Performance

On this page

Besides flexibility, performance is of high importance of Comunica. That is why we keep a close eye to it through continuous performance tracking and large scale benchmarks.

Continuous performance tracking

To keep track of the evolution of Comunica's performance, we enable continuous performance tracking into our continuous integration. For various benchmarks, we can observe the evolution of execution times across our commit history. This allows us to easily identify which changes have a positive or negative impact on performance.

For considering the performance for different aspects, we have included the following benchmarks:

WatDiv (in-memory)
WatDiv (TPF)
Berlin SPARQL Benchmark (in-memory)
Berlin SPARQL Benchmark (TPF)
Custom web queries: manually crafted queries to test for specific edge cases over the live Web

This allows us to inspect performance as follows:

Fluctuations in the graph are mainly caused by confounding variables in the GitHub Actions environment, such as running on different hardware and runner versions.

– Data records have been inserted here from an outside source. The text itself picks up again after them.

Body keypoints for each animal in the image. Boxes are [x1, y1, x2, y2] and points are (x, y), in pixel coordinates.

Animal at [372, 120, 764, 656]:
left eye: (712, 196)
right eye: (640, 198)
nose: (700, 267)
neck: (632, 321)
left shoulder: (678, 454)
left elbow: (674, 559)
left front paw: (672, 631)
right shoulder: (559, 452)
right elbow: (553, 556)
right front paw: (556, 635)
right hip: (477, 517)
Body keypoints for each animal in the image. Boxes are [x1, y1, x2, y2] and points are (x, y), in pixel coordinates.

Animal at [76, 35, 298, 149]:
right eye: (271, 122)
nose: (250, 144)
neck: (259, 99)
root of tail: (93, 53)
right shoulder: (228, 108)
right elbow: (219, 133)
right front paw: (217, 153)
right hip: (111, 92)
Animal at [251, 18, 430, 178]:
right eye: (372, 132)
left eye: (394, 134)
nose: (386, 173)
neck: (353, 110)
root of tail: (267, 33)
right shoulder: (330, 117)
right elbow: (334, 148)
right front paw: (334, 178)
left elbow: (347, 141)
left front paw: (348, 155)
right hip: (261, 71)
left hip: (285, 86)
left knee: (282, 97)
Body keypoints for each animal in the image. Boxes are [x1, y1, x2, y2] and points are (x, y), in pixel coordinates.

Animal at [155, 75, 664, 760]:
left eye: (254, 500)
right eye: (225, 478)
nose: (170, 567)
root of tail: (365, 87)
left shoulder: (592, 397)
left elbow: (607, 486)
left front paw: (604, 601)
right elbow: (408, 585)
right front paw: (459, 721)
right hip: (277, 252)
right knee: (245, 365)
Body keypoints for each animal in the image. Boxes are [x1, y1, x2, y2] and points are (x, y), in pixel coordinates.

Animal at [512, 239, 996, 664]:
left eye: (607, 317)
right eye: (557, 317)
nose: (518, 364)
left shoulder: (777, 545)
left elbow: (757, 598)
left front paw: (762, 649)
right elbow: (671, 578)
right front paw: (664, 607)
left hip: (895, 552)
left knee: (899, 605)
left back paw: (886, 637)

These results can be inspected in more close detail together with execution times per query separately.

Centralized performance

Despite Comunica focusing on query execution over decentralized Knowledge Graphs, it's still possible to use Comunica to query over a single centralized Knowledge Graph. While we discourage this usage if you want to query over huge Knowledge Graph where performance is highly critical, you can still get decent levels of performance compared to state-of-the-art engines, as can be seen when running the Berlin SPARQL benchmark and the WatDiv benchmark.

The following engines were compared:

Comunica Memory (@comunica/query-sparql v4.2.0) using in-memory triple store.
Comunica HDT (@comunica/query-sparql-hdt v4.0.2) using an HDT-based triple store.
Jena Fuseki (v4.8.0): A Java-based engine.
Blazegraph (v2.1.5): A Java-based engine.
GraphDB (v10.6.4): A Java-based engine.
Virtuoso (v7.2.14): An engine that translates SPARQL queries to SQL.
Oxigraph (v0.4.9): A Rust-based engine.
QLever (22 February 2025): A C++-based engine.

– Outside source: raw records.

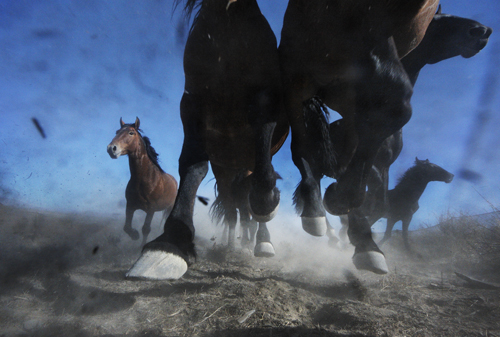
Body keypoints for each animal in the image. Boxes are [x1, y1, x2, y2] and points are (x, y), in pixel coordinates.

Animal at [107, 117, 178, 245]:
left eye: (131, 133)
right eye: (117, 132)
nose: (111, 148)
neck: (144, 180)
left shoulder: (151, 210)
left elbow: (146, 229)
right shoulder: (130, 205)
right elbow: (126, 227)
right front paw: (134, 235)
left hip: (169, 208)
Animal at [125, 0, 290, 278]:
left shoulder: (266, 95)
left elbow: (261, 175)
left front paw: (267, 202)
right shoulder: (192, 104)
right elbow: (192, 166)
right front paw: (170, 243)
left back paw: (261, 241)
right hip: (224, 169)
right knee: (234, 207)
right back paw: (231, 245)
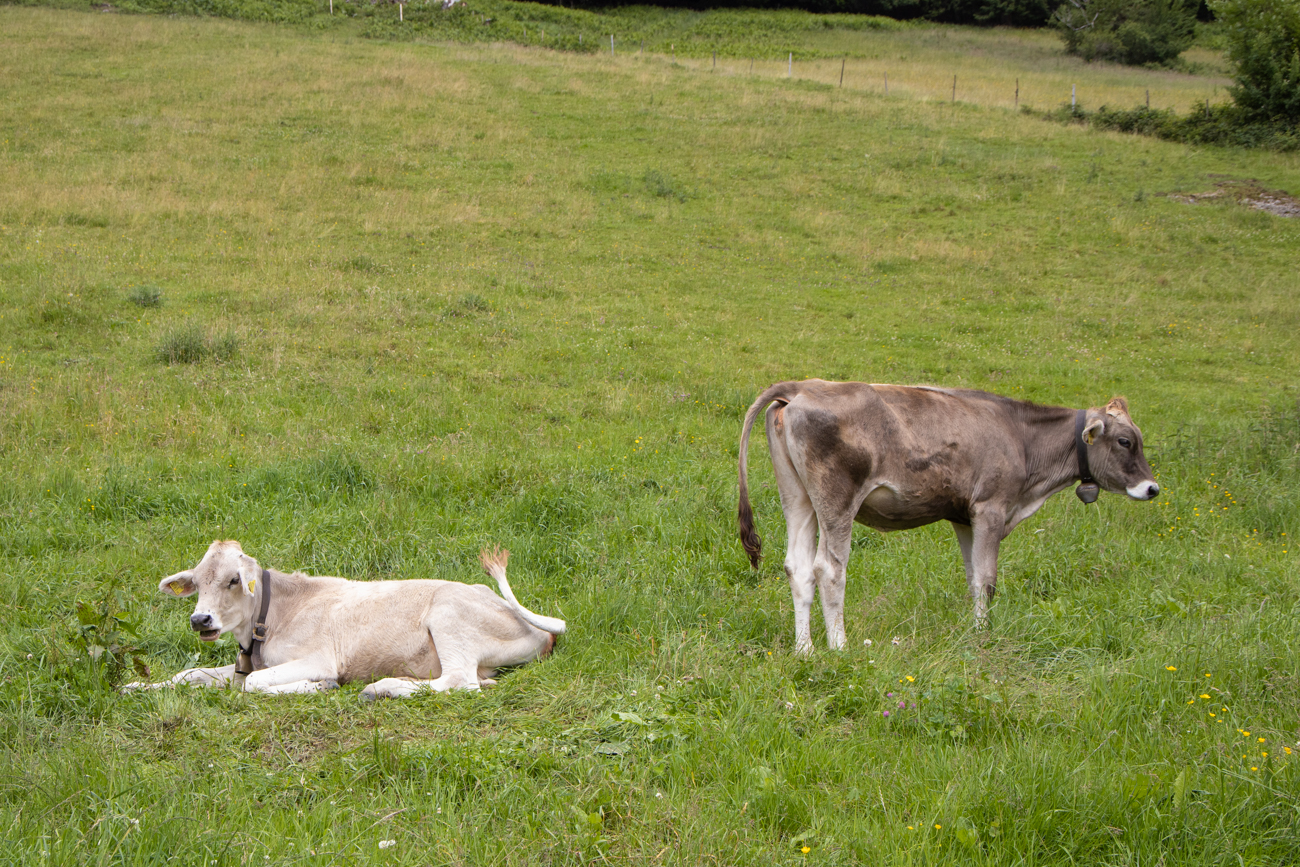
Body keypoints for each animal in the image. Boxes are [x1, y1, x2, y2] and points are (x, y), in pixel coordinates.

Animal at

All experiments were executed on a 64-bit Ubuntu 14.04 machine with 128 GB of memory and a 24-core 2.40 GHz CPU, and are fully reproducible. All experiments were preceded with a warmup of five runs, and all execution times were averaged over ten runs. These experiments were last executed in February 2025.

A more detailed write-up of these experiments can be found here.

BSBM Results

Below, execution times can be found for the Berlin SPARQL benchmark for an increasing dataset scale. QLever is not included in this benchmark, since the BSBM benchmark runner requests results as SPARQL/XML, which was not supported by QLever at the time of writing. Query 6 is not included, because it was removed from the benchmark. Query 7 is also not included, as it uses the DESCRIBE keyword, which is not normatively defined in the SPARQL specification, so different engines can have different implementations, leading to performance differences. For the largest BSBM scale that was run (100K), Comunica-Memory is not included due to memory issues.

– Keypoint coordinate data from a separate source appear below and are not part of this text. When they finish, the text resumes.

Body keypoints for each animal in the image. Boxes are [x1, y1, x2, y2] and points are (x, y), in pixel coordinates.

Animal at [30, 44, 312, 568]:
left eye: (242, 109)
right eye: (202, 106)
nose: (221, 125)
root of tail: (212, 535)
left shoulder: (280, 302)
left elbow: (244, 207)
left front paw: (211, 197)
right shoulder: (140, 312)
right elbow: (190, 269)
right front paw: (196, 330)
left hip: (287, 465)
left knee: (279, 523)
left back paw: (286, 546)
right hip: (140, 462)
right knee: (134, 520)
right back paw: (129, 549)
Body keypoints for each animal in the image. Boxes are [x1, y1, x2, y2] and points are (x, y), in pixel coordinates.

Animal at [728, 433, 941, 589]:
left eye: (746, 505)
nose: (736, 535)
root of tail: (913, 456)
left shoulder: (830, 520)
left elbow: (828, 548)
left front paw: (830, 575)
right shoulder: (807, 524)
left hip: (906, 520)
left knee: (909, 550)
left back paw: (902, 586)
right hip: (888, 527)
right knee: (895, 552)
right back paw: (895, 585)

Figure 1: BSBM with 1K resources (0,35M triples).

Figure 2: BSBM with 10K resources (3,5M triples).

Figure 3: BSBM with 100K resources (35M triples).

WatDiv Results

Below, execution times can be found for the WatDiv benchmark for an increasing dataset scale. For the largest WatDiv scale that was run (100K), Comunica-Memory is not included due to memory issues.

Figure 4: WatDiv at scale 10 (1M triples).

Figure 5: WatDiv at scale 100 (10M triples).